NEW YORK — The market euphoria that first greeted news of the landmark America Online/Time Warner merger plan diminished Tuesday as a wave of mixed messages emanated from Wall Street.
After soaring by nearly 40% Monday when the deal was announced, Time Warner shares backed down, easing 6.6% to close at $86.12. Credit Suisse First Boston cut its investment rating on the company to “hold” from “buy” due to Monday’s run-up, even as PaineWebber boosted its price target on the company to $170 from $90.

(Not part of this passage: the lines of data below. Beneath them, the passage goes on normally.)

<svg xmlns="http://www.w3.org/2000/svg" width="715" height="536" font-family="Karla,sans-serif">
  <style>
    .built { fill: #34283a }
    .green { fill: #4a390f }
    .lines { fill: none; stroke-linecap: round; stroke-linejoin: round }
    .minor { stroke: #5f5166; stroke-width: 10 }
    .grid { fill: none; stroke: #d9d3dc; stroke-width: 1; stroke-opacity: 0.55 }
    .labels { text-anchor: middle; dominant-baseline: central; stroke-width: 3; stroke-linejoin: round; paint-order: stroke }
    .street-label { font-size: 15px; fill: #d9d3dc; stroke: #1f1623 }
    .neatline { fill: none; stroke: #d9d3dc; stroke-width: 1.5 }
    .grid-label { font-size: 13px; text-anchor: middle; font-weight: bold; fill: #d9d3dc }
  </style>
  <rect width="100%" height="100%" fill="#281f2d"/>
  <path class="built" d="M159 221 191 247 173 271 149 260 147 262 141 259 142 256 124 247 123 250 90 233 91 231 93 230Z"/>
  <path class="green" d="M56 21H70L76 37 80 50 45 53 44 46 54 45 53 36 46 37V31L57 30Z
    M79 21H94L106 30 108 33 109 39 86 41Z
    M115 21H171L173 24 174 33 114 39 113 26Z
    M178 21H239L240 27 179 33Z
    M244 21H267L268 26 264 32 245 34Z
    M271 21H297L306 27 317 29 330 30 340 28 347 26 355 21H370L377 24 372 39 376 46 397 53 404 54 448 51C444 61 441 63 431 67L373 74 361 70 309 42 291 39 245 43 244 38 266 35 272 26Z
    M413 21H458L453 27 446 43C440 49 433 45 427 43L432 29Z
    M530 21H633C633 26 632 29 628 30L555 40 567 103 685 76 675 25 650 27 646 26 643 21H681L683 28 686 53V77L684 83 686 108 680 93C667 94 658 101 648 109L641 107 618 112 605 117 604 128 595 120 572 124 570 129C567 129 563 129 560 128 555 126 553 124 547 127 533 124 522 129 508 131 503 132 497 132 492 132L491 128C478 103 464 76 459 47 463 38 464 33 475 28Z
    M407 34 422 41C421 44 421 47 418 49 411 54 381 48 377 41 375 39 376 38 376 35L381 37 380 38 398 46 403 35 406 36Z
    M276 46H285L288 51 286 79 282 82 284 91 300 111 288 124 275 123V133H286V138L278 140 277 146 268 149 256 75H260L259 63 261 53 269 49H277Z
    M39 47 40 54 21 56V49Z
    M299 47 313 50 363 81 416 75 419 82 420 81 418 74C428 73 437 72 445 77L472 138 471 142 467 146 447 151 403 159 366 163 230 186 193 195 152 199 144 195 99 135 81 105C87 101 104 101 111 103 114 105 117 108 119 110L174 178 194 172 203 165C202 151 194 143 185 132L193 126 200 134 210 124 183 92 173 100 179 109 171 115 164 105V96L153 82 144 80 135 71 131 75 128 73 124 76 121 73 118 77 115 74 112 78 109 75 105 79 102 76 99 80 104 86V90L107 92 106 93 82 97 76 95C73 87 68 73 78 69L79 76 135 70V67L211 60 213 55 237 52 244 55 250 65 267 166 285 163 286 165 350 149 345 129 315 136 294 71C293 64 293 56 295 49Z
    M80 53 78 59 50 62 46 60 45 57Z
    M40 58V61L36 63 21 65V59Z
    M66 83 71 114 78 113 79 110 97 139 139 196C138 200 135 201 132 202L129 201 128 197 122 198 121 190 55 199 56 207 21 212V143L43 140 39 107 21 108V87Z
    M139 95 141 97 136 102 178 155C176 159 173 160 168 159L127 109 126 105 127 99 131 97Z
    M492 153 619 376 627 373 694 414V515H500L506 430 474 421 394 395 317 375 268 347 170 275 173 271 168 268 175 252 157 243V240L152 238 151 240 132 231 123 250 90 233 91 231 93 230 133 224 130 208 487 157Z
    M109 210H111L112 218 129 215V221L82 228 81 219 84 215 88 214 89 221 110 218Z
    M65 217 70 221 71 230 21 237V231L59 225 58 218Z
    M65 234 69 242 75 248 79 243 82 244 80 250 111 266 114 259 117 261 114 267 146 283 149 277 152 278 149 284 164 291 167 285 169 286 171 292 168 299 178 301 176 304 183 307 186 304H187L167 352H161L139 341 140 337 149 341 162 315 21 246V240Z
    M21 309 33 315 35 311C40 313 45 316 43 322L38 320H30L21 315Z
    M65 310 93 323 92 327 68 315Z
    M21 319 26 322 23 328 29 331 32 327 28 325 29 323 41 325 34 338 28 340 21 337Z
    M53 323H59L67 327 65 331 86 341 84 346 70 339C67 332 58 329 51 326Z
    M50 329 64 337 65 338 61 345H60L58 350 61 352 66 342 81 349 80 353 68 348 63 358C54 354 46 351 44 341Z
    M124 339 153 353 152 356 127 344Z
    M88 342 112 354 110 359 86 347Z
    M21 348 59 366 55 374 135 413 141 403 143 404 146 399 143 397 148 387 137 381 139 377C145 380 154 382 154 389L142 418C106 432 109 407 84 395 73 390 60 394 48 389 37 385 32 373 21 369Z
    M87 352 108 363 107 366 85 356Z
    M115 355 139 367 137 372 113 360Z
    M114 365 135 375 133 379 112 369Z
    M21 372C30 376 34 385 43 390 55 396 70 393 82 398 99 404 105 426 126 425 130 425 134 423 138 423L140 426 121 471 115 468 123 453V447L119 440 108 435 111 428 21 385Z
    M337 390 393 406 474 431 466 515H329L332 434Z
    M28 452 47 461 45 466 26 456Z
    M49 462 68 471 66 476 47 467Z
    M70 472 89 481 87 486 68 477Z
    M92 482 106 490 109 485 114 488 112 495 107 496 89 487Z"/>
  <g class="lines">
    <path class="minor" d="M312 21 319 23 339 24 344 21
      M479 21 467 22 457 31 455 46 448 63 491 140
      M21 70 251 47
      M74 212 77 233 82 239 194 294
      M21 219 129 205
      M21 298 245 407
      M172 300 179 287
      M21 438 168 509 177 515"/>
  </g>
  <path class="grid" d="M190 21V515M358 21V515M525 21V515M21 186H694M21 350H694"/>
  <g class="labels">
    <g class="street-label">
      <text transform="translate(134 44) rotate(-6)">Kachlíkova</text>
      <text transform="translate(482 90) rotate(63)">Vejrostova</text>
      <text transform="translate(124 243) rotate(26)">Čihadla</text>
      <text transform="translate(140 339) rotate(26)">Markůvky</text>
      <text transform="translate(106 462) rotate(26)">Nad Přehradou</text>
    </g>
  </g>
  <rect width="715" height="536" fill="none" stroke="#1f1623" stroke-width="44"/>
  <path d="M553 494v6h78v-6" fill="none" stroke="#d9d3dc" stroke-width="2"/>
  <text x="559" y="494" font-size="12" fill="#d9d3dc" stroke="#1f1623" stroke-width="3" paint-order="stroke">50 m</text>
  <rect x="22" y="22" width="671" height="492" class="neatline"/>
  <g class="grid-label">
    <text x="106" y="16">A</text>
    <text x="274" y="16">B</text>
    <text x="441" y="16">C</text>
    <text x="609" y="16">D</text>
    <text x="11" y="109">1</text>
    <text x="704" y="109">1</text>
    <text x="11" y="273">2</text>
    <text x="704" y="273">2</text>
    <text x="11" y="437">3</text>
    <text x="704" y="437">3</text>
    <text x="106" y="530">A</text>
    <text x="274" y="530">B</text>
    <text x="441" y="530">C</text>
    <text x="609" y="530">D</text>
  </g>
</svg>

As for AOL, the stock continued to lose ground, dropping 11.4% to close at $64.37. Schroder & Co. downgraded AOL to “outperform” from “significant outperform” and lowered its year-end price target to $85.
“Despite our enthusiasm for the transaction … the company is clearly a far different AOL and, therefore, AOL’s prior valuation metrics do not seem appropriate,” the firm told its clients.
Biz stox tumble
Having all jumped Monday in anticipation of more deals to come, entertainment stocks like News Corp., Viacom and Disney, as well as cable stocks including Comcast, Cox and Cablevision, were also mostly lower — despite continued speculation that the floodgates have opened and more deals involving content players and Internet groups are likely.
The issue isn’t the strategic benefits of the merger for AOL or for Time Warner — those are clear. The question is one of valuation, Wall Streeters said. Internet stocks tend to be valued very highly for the most part based on future earnings. Traditional media stocks, on the other hand, are valued for current performance. “Clearly, investors will increasingly have to struggle with metrics for traditional media/Internet hybrids,” Schroder said.
Uneven road ahead
Until then, stocks could have a bumpy ride. Time Warner is likely to regain some ground, since the merger values the conglom at more than $100 a share. AOL could stay under some pressure, especially since it hit investors on Tuesday with the news that the company is going to issue lots of new shares to pay for its acquisition.
AOL and Time Warner’s $160 billion deal will create a media/Internet giant valued at some $350 billion. AOL will own 55% of the combined company, to be called AOL Time Warner. Time Warner shareholders will retain 45%.